See Theorem 3.5 in "Supersingular K3 surfaces" by TetsuJi Shioda, or a recent paper "Abelian varieties isogenous to a power of an elliptic curve" at https://arxiv.org/abs/1602.06237.
Let $C_0$ be a supersingular elliptic curve over an algebraically closed field $k$ of char $p>0$, and $R:= \operatorname{End}(C)$ which is a maximal order in the quaternion algebra $D_{p,\infty}=\operatorname{End}(C)\otimes \mathbb Q$.
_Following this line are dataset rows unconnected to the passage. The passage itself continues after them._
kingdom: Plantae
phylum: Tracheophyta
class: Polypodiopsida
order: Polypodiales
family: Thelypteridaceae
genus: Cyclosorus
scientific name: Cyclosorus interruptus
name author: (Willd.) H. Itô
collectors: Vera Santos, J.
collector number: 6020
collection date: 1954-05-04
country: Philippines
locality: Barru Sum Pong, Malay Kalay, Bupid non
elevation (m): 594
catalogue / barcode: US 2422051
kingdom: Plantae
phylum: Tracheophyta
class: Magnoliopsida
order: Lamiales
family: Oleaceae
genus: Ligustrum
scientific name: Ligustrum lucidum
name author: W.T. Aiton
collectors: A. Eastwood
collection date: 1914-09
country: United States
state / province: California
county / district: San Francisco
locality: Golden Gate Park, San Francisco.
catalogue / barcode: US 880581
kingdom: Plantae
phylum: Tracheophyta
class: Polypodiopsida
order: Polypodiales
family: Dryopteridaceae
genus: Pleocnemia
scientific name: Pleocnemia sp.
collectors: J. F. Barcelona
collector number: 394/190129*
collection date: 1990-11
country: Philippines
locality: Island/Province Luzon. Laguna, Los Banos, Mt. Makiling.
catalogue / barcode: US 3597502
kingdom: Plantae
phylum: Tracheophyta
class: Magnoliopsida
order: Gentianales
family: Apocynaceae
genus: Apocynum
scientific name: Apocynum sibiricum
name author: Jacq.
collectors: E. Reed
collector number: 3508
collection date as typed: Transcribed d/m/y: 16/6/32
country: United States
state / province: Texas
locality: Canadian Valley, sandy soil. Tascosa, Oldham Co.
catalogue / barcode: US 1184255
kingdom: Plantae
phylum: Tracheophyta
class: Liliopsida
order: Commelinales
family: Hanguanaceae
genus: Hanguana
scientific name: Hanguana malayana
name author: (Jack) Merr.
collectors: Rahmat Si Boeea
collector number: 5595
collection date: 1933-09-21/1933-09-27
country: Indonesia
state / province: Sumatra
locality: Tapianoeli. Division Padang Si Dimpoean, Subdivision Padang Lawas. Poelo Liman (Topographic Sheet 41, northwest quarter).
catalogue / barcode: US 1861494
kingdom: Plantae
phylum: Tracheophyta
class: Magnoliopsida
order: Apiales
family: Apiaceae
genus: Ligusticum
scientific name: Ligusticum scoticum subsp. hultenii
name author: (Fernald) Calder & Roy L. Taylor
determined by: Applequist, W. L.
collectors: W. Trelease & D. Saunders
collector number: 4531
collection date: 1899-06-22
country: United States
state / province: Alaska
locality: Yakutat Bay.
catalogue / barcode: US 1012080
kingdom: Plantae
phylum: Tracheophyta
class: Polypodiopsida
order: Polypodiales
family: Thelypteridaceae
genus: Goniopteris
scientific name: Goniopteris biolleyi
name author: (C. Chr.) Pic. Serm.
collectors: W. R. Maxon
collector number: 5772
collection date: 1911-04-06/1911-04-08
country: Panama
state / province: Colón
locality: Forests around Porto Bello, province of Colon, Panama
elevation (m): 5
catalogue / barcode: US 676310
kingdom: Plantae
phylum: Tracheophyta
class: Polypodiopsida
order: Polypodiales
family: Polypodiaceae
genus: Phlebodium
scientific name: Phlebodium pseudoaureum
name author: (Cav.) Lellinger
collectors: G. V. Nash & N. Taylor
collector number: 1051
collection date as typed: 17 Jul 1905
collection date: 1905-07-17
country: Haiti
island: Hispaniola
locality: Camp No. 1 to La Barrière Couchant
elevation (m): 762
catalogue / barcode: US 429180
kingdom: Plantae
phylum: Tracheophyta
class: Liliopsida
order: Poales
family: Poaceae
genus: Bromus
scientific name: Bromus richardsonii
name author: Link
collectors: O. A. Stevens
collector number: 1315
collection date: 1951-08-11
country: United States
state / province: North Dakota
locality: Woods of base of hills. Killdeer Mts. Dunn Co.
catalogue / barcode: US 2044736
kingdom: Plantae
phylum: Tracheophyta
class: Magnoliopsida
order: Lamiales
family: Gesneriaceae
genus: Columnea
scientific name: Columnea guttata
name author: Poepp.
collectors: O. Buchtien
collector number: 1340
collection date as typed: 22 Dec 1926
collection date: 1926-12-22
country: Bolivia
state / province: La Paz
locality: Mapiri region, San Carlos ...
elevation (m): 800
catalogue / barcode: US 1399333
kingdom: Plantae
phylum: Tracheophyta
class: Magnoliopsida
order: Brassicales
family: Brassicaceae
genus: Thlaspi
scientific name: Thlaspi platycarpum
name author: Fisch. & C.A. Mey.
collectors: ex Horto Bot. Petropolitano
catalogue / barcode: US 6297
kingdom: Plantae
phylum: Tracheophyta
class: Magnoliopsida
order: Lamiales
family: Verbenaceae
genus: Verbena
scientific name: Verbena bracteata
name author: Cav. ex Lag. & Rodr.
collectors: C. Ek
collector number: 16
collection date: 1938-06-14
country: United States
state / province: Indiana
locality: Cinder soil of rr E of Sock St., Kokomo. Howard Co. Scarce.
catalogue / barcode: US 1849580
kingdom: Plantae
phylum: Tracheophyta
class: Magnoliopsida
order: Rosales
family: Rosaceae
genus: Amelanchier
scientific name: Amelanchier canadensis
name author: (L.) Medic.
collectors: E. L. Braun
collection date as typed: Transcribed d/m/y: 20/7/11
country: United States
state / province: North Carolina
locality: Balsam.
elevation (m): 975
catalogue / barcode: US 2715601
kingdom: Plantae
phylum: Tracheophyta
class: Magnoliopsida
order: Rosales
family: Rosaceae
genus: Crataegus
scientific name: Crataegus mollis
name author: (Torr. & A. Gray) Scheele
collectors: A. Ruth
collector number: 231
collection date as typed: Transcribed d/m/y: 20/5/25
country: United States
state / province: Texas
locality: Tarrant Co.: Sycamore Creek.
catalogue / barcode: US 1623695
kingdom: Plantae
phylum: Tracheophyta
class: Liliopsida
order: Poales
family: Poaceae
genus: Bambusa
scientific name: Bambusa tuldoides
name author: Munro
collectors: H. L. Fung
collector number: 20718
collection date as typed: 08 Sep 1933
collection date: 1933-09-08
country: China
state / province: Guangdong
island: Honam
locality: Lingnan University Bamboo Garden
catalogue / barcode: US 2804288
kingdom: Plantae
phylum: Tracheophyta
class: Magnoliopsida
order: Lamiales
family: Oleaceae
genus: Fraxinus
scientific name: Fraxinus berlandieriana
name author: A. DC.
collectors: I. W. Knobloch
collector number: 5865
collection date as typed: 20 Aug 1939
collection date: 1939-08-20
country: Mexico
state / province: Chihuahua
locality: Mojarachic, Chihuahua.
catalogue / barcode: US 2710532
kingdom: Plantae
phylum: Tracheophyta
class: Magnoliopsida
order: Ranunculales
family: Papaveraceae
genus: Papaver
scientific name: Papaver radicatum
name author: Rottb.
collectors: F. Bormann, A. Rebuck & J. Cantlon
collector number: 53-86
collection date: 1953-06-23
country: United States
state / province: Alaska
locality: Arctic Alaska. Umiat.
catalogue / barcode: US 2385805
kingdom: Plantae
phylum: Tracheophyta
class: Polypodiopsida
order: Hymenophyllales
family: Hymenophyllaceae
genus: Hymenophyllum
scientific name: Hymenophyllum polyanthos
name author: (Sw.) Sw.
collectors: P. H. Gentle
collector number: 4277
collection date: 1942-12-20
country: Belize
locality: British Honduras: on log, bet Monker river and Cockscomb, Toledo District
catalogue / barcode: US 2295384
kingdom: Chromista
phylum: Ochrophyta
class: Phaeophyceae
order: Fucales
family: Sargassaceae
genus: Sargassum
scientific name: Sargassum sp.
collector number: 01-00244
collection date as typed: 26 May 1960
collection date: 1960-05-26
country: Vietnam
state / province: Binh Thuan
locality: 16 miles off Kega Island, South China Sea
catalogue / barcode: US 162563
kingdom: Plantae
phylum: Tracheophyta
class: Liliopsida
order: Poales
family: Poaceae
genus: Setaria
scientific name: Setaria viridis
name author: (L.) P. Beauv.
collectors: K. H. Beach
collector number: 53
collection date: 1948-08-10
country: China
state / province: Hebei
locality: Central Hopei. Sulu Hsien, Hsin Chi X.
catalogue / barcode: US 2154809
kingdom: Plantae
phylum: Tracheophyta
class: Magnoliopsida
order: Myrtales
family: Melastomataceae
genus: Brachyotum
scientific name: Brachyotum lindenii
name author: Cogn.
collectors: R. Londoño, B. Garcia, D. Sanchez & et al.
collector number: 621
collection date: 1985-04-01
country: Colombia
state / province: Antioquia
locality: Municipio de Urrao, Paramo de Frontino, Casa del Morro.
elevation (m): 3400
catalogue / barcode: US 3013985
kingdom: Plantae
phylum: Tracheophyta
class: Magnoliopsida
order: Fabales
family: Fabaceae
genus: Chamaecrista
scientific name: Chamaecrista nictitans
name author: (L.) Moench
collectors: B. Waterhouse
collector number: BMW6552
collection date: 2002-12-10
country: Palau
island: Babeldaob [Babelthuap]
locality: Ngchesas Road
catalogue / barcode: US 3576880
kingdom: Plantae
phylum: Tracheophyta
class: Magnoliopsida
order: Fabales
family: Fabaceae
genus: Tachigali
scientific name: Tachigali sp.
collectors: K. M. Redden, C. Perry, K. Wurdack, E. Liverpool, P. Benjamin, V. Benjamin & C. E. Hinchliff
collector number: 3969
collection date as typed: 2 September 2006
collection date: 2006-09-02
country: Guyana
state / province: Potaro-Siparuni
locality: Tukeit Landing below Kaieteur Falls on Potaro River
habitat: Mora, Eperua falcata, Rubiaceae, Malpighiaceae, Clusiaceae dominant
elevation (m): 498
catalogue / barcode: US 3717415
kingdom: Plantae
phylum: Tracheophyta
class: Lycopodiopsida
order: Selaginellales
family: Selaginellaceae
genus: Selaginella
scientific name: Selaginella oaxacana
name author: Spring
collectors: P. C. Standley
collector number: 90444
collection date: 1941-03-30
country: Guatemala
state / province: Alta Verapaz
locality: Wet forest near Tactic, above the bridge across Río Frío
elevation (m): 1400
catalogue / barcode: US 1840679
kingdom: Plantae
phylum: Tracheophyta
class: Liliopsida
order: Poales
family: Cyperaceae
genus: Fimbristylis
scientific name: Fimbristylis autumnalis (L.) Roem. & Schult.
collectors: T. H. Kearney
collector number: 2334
Note all supersingular elliptic curves are isogenus, and there is a bijection between supersingular elliptic curves over $k$ and rank one projective right $R$ modules (both up to isomorphism) given by $C \mapsto \operatorname{Hom}(C,C_0)$. The key point for us is that if the natural right $R$ module $\operatorname{Hom}(C,C_0)$ is free i.e $\operatorname{Hom}(C,C_0) \cong R$, then $C \cong C_0$. Similar results hold for product of supersingular elliptic curves.
Now the proof is finished by an old fact that any projective module of rank $g \geq 2$ over $R$ is free, see "M. Eichler, Über die Idealklassenzahl hyperkomplexer Systeme, Math. Z. 43 (1938), 481–494", which is written in old language and it seems only a few people know the proof.